Back in 1960 a typical television looked like this.
Just over half the population owned a black & white tube television, and you were lucky if you could get five channels. The TV had no remote, and there was no cable, so you needed an outside antenna or an inside antenna known as "Rabbit Ears". In 1960 an RCA black & white 21 inch console TV cost $268, most people financed this for about $10 a month.
Today the equivalent of $268, adjusted for inflation is about $2400, and here is what you can buy for a little more than half that!
But the costs of medicine and the education moved in the opposite direction. Today we live longer and healthier due to medical advances, but the price has increased faster than inflation. The cost of becoming a medical professional has likewise soared.
One reason for both, ironically, is government interference: low cost insurance on one hand and student loans on the other. This greatly reduced competition. Make it easier for citizens to pay for something, and the people who sell it have no incentive to control costs.
The only way to control cost, any cost, is to focus on the reasons behind the high cost. Politicians are silent about these underlying reasons for soaring healthcare costs, and have made no plans to deal with them. The primary reasons for the high cost of healthcare are summarized below. (A thorough explanation was given back in the spring of 2012.)
- Insurance Design: Insurance companies separate the provider from the patient.
- Innovation: New medical technology and treatments save lives but add cost.
- Lack of open competition.
- Over-testing.
- Billing and coordination issues.
- Regulations and Restrictions: Rules vary from state to state.

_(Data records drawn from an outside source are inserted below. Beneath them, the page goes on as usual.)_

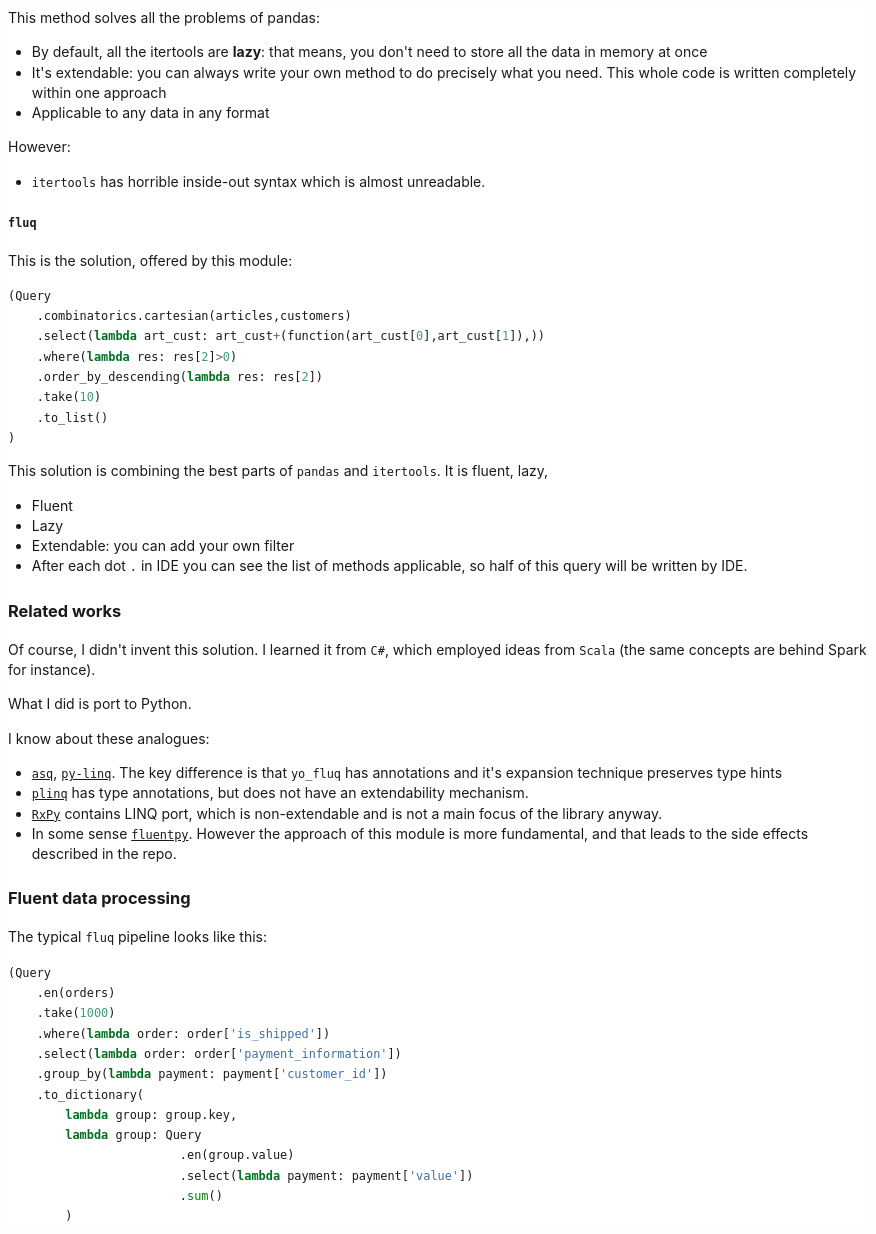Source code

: This method solves all the problems of pandas:
* By default, all the itertools are **lazy**: that means, you don't need to store all the data in memory at once
* It's extendable: you can always write your own method to do precisely what you need. This whole code is written completely within one approach
* Applicable to any data in any format

However:
* `itertools` has horrible inside-out syntax which is almost unreadable.

#### `fluq`

This is the solution, offered by this module:

```python
(Query
    .combinatorics.cartesian(articles,customers)
    .select(lambda art_cust: art_cust+(function(art_cust[0],art_cust[1]),))
    .where(lambda res: res[2]>0)
    .order_by_descending(lambda res: res[2])
    .take(10)
    .to_list()
)
```

This solution is combining the best parts of `pandas` and `itertools`. It is fluent, lazy, 
* Fluent
* Lazy
* Extendable: you can add your own filter
* After each dot `.` in IDE you can see the list of methods applicable, so half of this query will be written by IDE.

### Related works

Of course, I didn't invent this solution. I learned it from `C#`, which employed ideas from `Scala` (the same concepts are behind Spark for instance). 

What I did is port to Python. 

I know about these analogues:

* [`asq`](https://github.com/sixty-north/asq), [`py-linq`](https://pypi.org/project/py_linq/). The key difference is that `yo_fluq` has annotations and it's expansion technique preserves type hints
* [`plinq`](https://pypi.org/project/plinq/) has type annotations, but does not have an extendability mechanism.
* [`RxPy`](https://github.com/ReactiveX/RxPY) contains LINQ port, which is non-extendable and is not a main focus of the library anyway.
* In some sense [`fluentpy`](https://github.com/dwt/fluent). However the approach of this module is more fundamental, and that leads to the side effects described in the repo.


### Fluent data processing

The typical `fluq` pipeline looks like this:

```python
(Query
    .en(orders)
    .take(1000)
    .where(lambda order: order['is_shipped'])
    .select(lambda order: order['payment_information'])
    .group_by(lambda payment: payment['customer_id'])
    .to_dictionary(
        lambda group: group.key,
        lambda group: Query
                        .en(group.value)
                        .select(lambda payment: payment['value'])
                        .sum()
        )
```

- Liability: The high cost of malpractice insurance affects all patients' bills.
- Lax eligibility rules and outright fraud.
Unless someone comes up with a plan and makes a serious effort to address these issues, all the insurance or Medicare-for-all schemes will not succeed. The alternative would be for the government to fix a price on everything and see how many drug companies continue to innovate, how many doctors stay in business and how many students chose to get a medical degree.
But politicians will continue to promise the easy non-solution to give the appearance that they care about fixing the problem.